Sean Murphy

Personal information
- Full name: Sean Murphy
- National team: Canada
- Born: March 21, 1964 (age 62) Montreal, Quebec, Canada
- Height: 1.83 m (6 ft 0 in)
- Weight: 76 kg (168 lb)

Sport
- Sport: Swimming
- Strokes: Backstroke
- Club: Etobicoke Swim Club
- College team: Stanford University

Medal record
Men's swimming
Representing Canada
Pan Pacific Championships
| Bronze medal – third place | 1985 Tokyo | 200 m backstroke |
Summer Universiade
| Silver medal – second place | 1985 Kobe | 200 m backstroke |

= Sean Murphy (swimmer) =

Canadian swimmer (born 1964)

Sean Murphy (born March 21, 1964) is a former backstroke swimmer from Canada, who competed for six years on the Canada national swimming team, setting several national records. Murphy competed in several international competitions, including the Pan Pacific Swimming Championships, Commonwealth Games, World University Games, FINA World Aquatics Championships, and the 1988 Summer Olympics in Seoul, South Korea. There, he finished in 8th in the final of the men's 100-metre backstroke.

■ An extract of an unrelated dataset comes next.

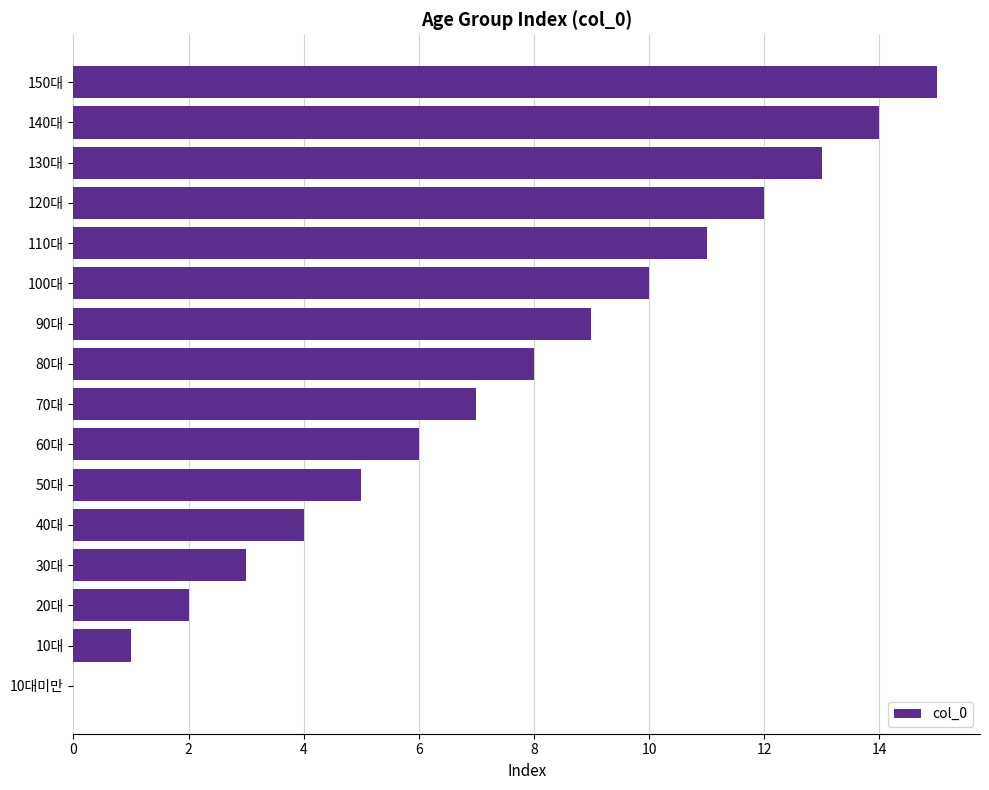

The chart shows a value of 13 at 130대. True or false?

True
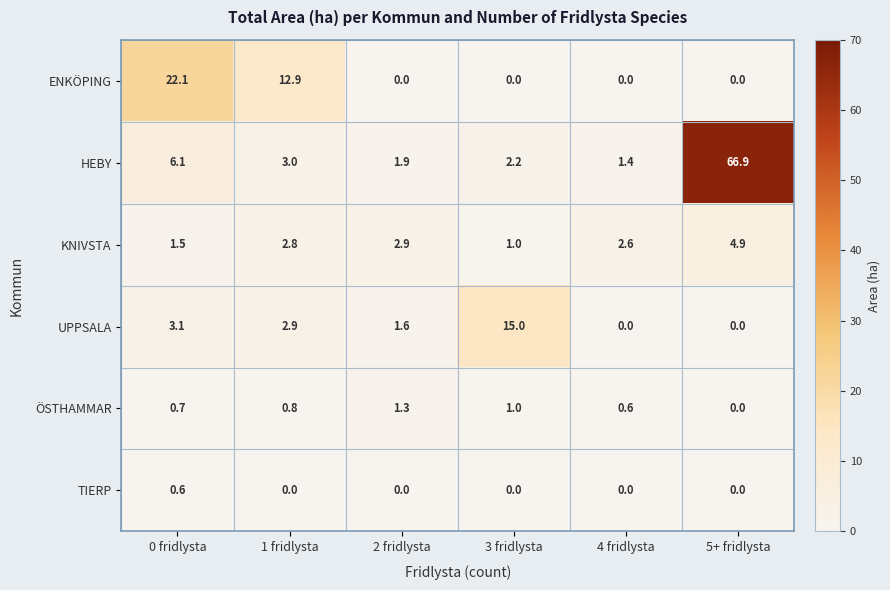

Which series has the largest total across all categories?

HEBY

Murphy attended Stanford University, and competed for the Stanford Cardinal swimming and diving team from 1985 to 1988. As a college swimmer, he won three individual National Collegiate Athletic Association (NCAA) championships and contributed to three NCAA national team championships. He would also earn an MBA from Harvard Business School.